─── Текст для чтения
V

Опасность, угрожавшая иудаизму со стороны грекоарабской философии, миновала после того, как новое для евреев учение, достигнув апогея в философских трудах Маймонида, вызвало ожесточенную и длительную борьбу между старым, традиционным иудаизмом и новым, просвещенным и рациональным. Разгорелся знаменитый спор о желательности изучения философских взглядов Маймонида (1232—1235), закончившийся, с одной стороны, определенным компромиссом между иудаизмом и философией, а с другой — отходом большинства талмудистов от философии и восстановлением престижа традиционного, строго религиозного иудаизма.

Но иудаизм уже не мог ограничиться сухим традиционным талмудизмом. Изучение Талмуда и комментаторская схоластика не могли полностью вытеснить философию. Должно было возникнуть движение, которому надлежало обновить иудаизм, но такое обновление выявилось не посредством "рационализированной” Торы, познаваемой разумом, а посредством "прочувствованной" Торы, познаваемой сердцем.
──────
─── Сохранённые записи
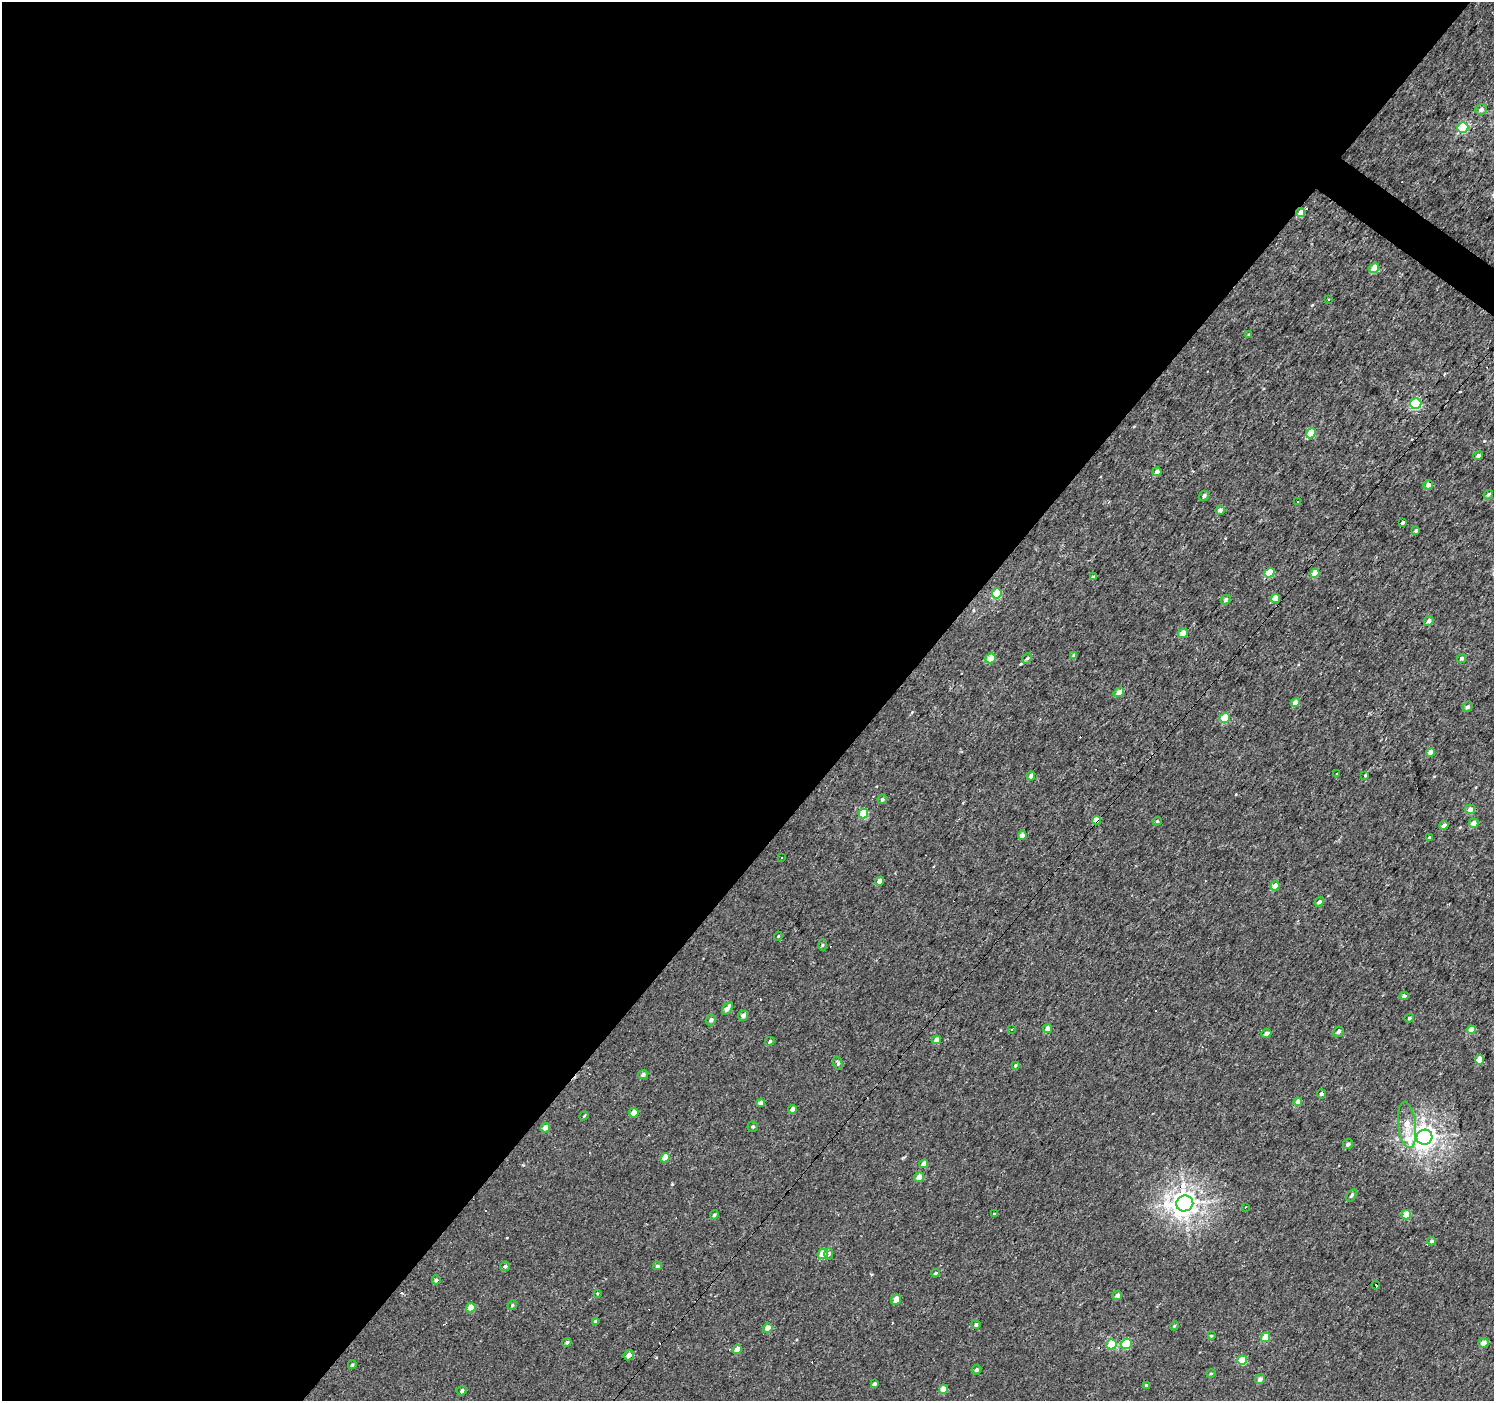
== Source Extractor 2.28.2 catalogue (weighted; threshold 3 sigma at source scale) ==
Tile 5 of 4 x 4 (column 1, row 2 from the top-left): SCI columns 1-1492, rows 2971-4369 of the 5971 x 6007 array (HDU 1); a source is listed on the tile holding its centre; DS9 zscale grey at full resolution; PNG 1496 x 1403 px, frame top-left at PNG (2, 2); each listed source drawn as its Kron ellipse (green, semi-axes under 4 px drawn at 4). Shown black and unused: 60% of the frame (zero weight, under 2 of 3 exposures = <1% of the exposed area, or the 3 px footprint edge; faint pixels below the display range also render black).
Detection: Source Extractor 2.28.2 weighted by HDU 2 'WHT'; one run over the whole footprint, this tile lists its part. Background 0.00425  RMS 0.0033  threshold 0.0147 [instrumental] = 3 sigma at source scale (4.5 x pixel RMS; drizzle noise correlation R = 1.50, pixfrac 1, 0.0396/0.0396 arcsec/px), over >= 5 px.
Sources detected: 144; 22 cosmic-ray / hot-pixel residue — neither listed nor drawn; the other 122 listed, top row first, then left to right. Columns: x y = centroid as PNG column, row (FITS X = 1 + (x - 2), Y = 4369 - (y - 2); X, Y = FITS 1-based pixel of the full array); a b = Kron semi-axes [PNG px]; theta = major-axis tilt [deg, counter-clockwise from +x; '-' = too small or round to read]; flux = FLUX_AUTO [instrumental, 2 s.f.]
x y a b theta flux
──────
◆ Что сделать ◆
A. Перепишите часть текста для чтения от слов «Опасность, угрожавшая иудаизму» до слов «строго религиозного иудаизма.» включительно, поставив «Рамбама» вместо «Маймонида».
B. В какие годы, согласно тексту для чтения, шёл спор о желательности изучения философских взглядов Маймонида?
C. Согласуются ли с текстом для чтения следующие утверждения? (i) Спор о взглядах Маймонида закончился отходом большинства талмудистов от философии. (ii) Изучение Талмуда полностью вытеснило философию. (iii) Обновление иудаизма выявилось посредством Торы, познаваемой разумом.
Листинг здесь не используется.

◆ Ответы ◆
A.
Опасность, угрожавшая иудаизму со стороны грекоарабской философии, миновала после того, как новое для евреев учение, достигнув апогея в философских трудах Рамбама, вызвало ожесточенную и длительную борьбу между старым, традиционным иудаизмом и новым, просвещенным и рациональным. Разгорелся знаменитый спор о желательности изучения философских взглядов Рамбама (1232—1235), закончившийся, с одной стороны, определенным компромиссом между иудаизмом и философией, а с другой — отходом большинства талмудистов от философии и восстановлением престижа традиционного, строго религиозного иудаизма.

B. В 1232—1235 годах.

C.
(i) Да: «отходом большинства талмудистов от философии».
(ii) Нет: «Изучение Талмуда и комментаторская схоластика не могли полностью вытеснить философию».
(iii) Нет: «а посредством "прочувствованной" Торы, познаваемой сердцем».